*** Provided information ***
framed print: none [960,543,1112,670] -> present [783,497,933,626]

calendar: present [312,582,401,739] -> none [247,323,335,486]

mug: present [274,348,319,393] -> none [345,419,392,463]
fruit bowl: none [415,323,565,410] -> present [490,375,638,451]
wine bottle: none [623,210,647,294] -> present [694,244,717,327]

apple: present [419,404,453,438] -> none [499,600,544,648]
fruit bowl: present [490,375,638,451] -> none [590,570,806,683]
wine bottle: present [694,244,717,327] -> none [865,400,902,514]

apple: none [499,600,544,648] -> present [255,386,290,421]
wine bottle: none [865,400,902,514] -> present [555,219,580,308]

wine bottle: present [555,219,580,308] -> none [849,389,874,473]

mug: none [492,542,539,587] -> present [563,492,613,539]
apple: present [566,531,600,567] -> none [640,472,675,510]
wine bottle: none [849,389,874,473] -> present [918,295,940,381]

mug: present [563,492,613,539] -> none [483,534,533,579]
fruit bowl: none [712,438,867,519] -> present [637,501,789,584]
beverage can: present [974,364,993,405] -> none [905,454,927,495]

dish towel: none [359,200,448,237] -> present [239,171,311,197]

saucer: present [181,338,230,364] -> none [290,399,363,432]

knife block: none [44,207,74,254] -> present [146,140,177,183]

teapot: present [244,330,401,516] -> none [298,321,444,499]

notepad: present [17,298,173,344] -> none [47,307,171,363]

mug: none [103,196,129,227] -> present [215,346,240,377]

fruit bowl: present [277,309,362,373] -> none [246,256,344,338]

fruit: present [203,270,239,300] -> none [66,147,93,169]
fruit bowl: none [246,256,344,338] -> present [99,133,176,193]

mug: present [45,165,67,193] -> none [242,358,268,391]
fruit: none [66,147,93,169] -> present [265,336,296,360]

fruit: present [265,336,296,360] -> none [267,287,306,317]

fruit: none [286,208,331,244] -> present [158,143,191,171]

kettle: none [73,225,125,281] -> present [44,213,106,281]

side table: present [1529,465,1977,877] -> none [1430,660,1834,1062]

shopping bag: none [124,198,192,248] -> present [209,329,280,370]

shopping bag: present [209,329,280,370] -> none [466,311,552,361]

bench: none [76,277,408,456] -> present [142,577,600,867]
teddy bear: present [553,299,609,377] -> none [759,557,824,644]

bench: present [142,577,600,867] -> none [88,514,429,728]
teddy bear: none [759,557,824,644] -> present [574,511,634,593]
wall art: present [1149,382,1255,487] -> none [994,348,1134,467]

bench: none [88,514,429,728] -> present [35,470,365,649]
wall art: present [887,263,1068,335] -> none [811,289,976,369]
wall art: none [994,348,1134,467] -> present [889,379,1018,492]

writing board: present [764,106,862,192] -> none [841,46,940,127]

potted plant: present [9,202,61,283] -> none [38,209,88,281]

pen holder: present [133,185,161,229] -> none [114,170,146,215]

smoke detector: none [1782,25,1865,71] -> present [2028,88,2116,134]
*** End of Provided information ***
• Exercise description: Return, word for word, the lines of the data above from the line with "shopping bag: present" through the line with "potted plant: present", inclusive.

• Answer to this task:
shopping bag: present [209,329,280,370] -> none [466,311,552,361]

bench: none [76,277,408,456] -> present [142,577,600,867]
teddy bear: present [553,299,609,377] -> none [759,557,824,644]

bench: present [142,577,600,867] -> none [88,514,429,728]
teddy bear: none [759,557,824,644] -> present [574,511,634,593]
wall art: present [1149,382,1255,487] -> none [994,348,1134,467]

bench: none [88,514,429,728] -> present [35,470,365,649]
wall art: present [887,263,1068,335] -> none [811,289,976,369]
wall art: none [994,348,1134,467] -> present [889,379,1018,492]

writing board: present [764,106,862,192] -> none [841,46,940,127]

potted plant: present [9,202,61,283] -> none [38,209,88,281]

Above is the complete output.